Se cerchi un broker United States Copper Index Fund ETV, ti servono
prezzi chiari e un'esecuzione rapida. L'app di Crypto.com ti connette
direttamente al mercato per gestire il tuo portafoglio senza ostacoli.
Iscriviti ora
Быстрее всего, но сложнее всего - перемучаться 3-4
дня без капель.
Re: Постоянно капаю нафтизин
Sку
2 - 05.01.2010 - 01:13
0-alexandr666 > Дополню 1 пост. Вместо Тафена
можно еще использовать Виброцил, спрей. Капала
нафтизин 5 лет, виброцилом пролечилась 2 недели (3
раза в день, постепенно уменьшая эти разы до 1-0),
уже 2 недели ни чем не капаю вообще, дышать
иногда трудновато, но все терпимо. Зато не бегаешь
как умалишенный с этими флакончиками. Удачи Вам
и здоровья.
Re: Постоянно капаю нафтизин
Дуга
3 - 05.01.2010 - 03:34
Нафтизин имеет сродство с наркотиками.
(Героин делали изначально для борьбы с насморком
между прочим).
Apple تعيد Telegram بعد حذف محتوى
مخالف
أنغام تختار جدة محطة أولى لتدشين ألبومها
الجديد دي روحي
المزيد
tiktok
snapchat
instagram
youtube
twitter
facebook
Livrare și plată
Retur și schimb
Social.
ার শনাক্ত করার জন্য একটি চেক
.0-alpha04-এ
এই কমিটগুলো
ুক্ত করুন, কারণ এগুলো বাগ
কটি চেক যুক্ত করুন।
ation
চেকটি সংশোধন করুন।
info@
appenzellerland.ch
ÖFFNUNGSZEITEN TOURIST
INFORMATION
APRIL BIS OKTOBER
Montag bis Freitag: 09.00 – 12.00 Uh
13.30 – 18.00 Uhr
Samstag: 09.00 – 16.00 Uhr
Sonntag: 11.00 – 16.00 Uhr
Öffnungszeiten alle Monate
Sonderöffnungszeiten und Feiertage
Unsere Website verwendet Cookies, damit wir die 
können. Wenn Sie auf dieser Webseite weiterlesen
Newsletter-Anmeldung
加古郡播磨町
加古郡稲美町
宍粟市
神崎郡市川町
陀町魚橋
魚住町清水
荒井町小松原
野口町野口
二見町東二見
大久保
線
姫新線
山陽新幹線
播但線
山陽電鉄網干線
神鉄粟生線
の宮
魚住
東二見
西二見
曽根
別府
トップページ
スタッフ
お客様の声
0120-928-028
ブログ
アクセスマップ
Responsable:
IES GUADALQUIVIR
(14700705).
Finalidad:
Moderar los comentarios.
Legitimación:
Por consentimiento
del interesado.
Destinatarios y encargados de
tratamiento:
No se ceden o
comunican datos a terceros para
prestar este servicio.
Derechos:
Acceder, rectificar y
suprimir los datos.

• • •

- [What you have to do]:
Where does the word "недели" occur in the records? Return every line that holds it.

- [Task answer]:
нафтизин 5 лет, виброцилом пролечилась 2 недели (3
уже 2 недели ни чем не капаю вообще, дышать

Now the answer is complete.